In alignment with the Movement for Black Lives, Dalton should immediately divest from the “criminalizing, caging, and harming of Black people.” Marbre Stahly-Butts, Executive Director of Law for Black Lives, says that divestment and reinvestment are parts of a broader strategy to “reallocate power and resources back to our safety, back to our health, in ways that help us thrive, and don’t criminalize or dehumanize us.” For Dalton to be a structurally anti-racist institution, it must ensure that its financial resources do not contribute to ongoing dehumanization and harming of Black people.
If Dalton is unable to diversify per Proposal 5, the school should make a financial commitment to institutions that serve a student body more closely representative of New York City, and contribute 50¢ of every dollar raised via any form of fundraising to the NYC Fund for Public Schools.

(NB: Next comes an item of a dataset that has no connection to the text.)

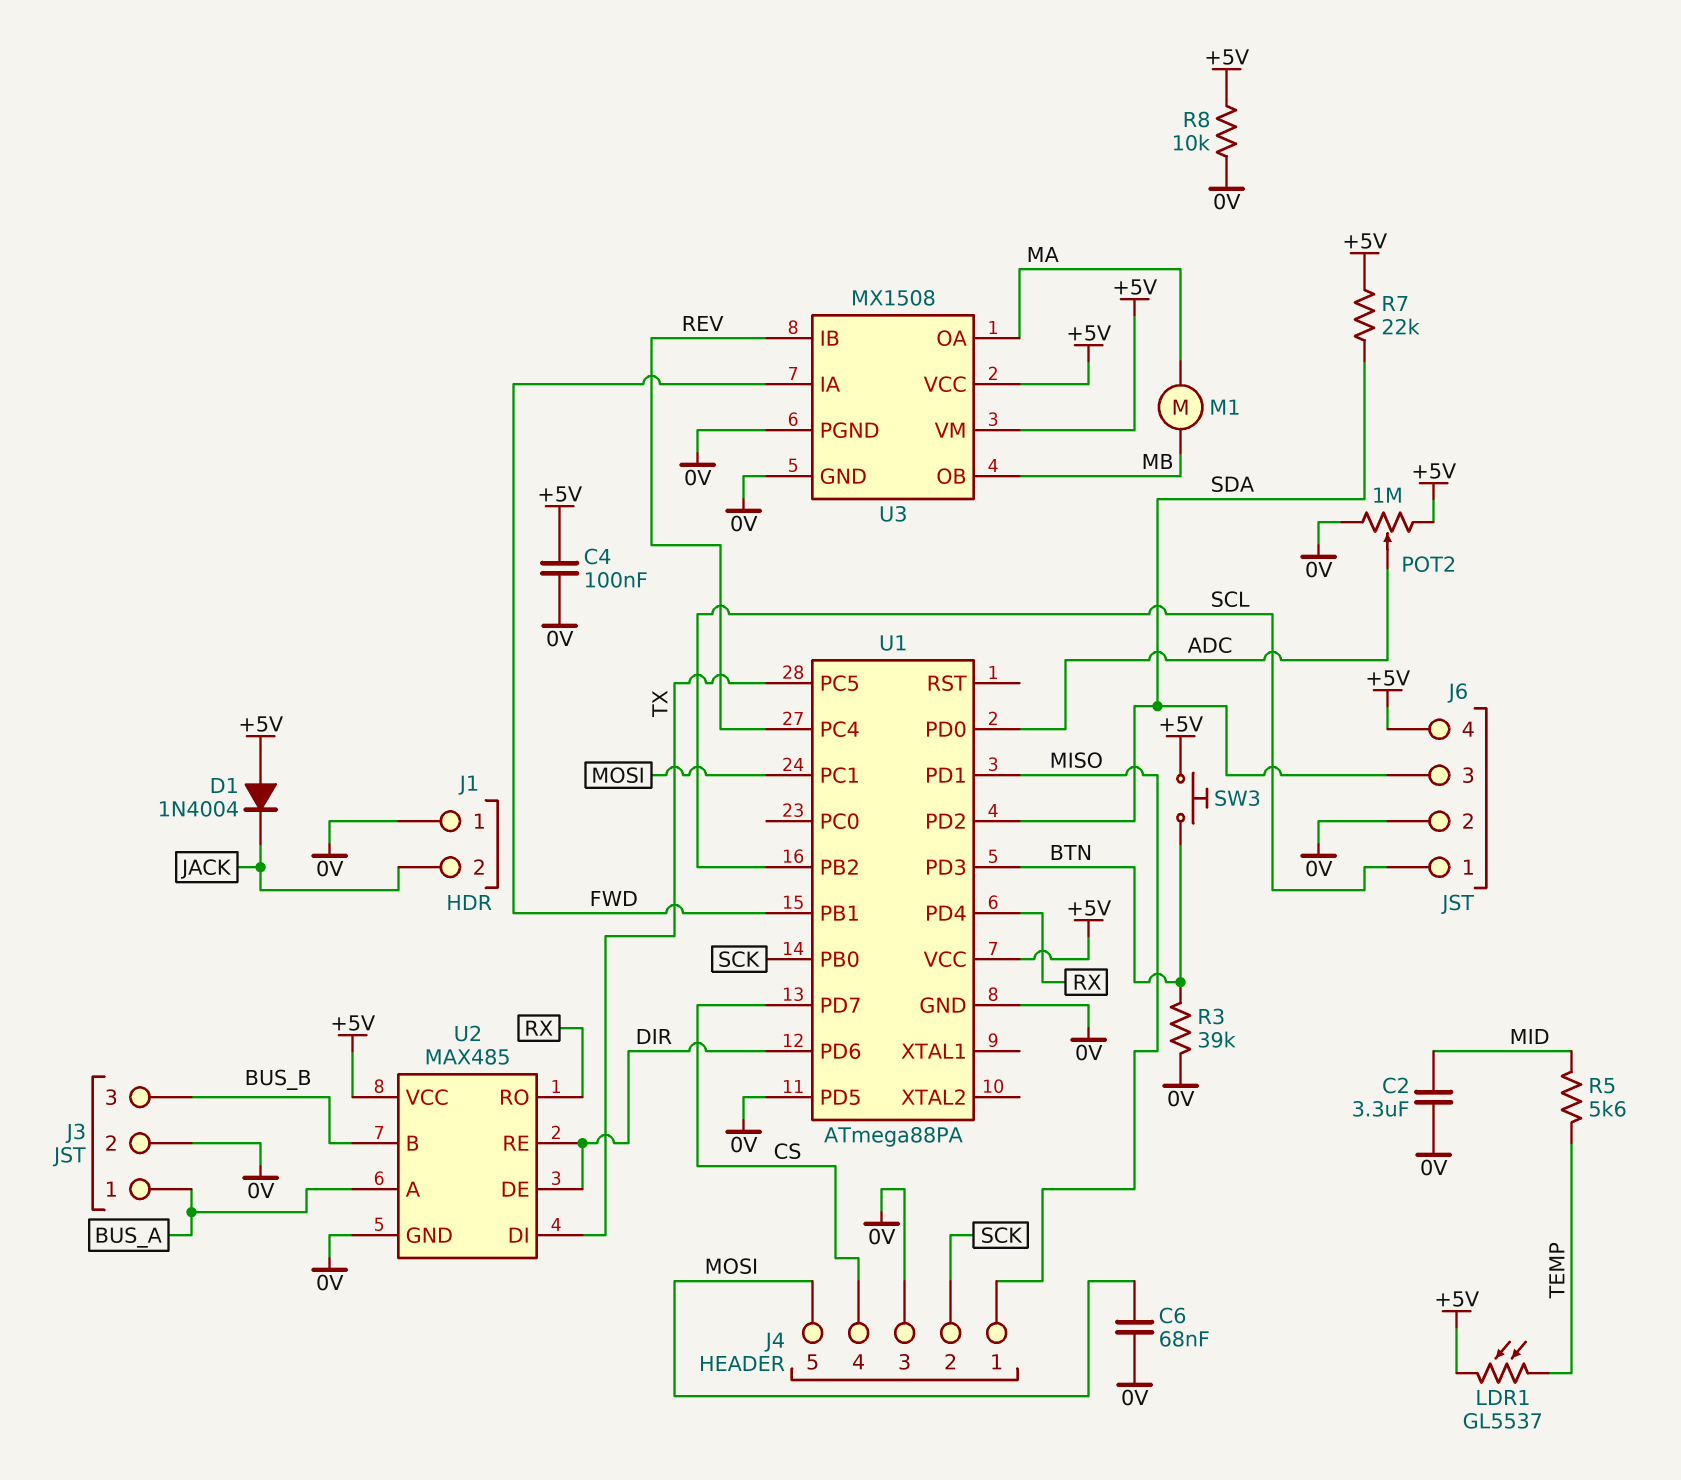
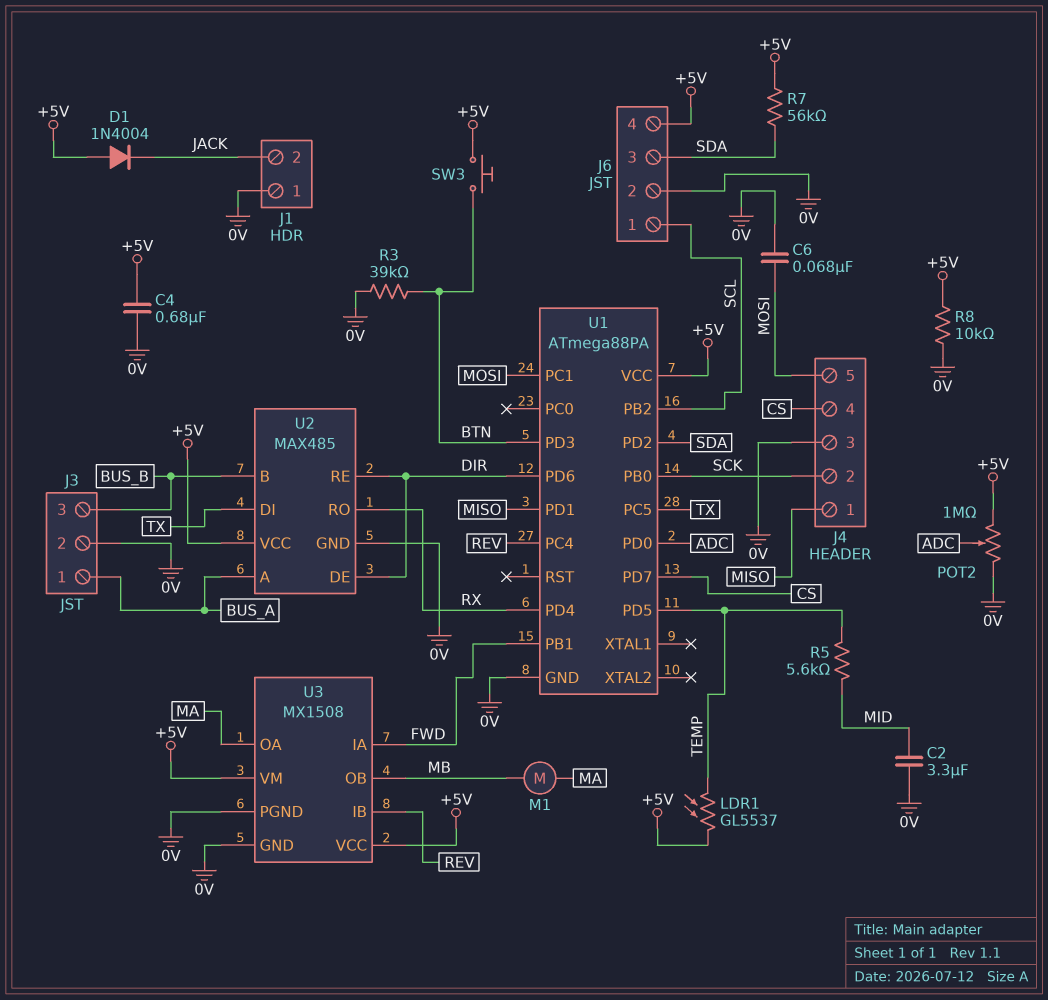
C4: 100nF (+5V, 0V) -> 680nF (+5V, 0V)
R7: 22k (+5V, SDA) -> 56k (+5V, SDA)
U1 pin PD5: 0V -> TEMP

Over 100,000 NYC public and charter school students were unhoused or housing insecure at some point in the 2018-19 school year—approximately 10% of all students. As many as 20% of children in New York City experience food insecurity, and rely on schools for meals. Dalton is in the enviable position of spending millions of dollars to enhance already-abundant opportunities for its students; most recently, the school spent at least $24 million to build the Ellen C. Stein Center for Collaborative Study. We believe that the school should redistribute a portion of its resources to support fellow New York City students, many of whom are in dire need. A commitment to “cultivating ethical, purposeful citizens of a diverse community” and structural anti-racism requires accountability and reparations for historic inequities, including those inequities that were not directly caused by Dalton. We recognize that our school exists within a broader community; good citizenship should push us to spend our privilege, support institutions that serve our neighbors, make our city livable, and safeguard our collective future.
Going forward, any Black student or student of color who appears in Dalton’s promotional materials should receive reduced tuition, or be retroactively compensated the equivalent amount if they graduate before their likeness is used. Similarly, any Black student or student of color who does work or provides consultation with the school regarding anti-racist and/or DEI initiatives should receive reduced tuition. Dalton should convene a committee of students, parents, alumni, and outside consultants to determine an appropriate compensation policy. At least half of the committee participants should be Black.
The previous few weeks have been a stark reminder that Black students and students of color do not receive the same educational experience as their white peers. For some of these students, the benefits of attending Dalton are undermined by otherness, exclusion, and trauma. Nonetheless, Dalton relies on the presence and participation of Black students and students of color. Dalton says, “Our mission to educate students…hinges on their capacity to think critically and make ethical decisions that stem from a core belief in the value of difference, a real sense of cultural fluency, and a sincere and empathic regard for interdependence and the ways in which diversity enriches the way that we see ourselves and each other” (emphasis added). The presence of Black students and students of color affirms Dalton’s legitimacy as an appropriately multiracial, cosmopolitan, modern school; their participation is necessary for the “conscious collaboration, hard work, and dialogue” within the school. In this way, Black students and students of color make unique contributions and create value on behalf of Dalton. Just as Dalton compensates staff and faculty for the value they create for the school, it should similarly compensate Black students and students of color.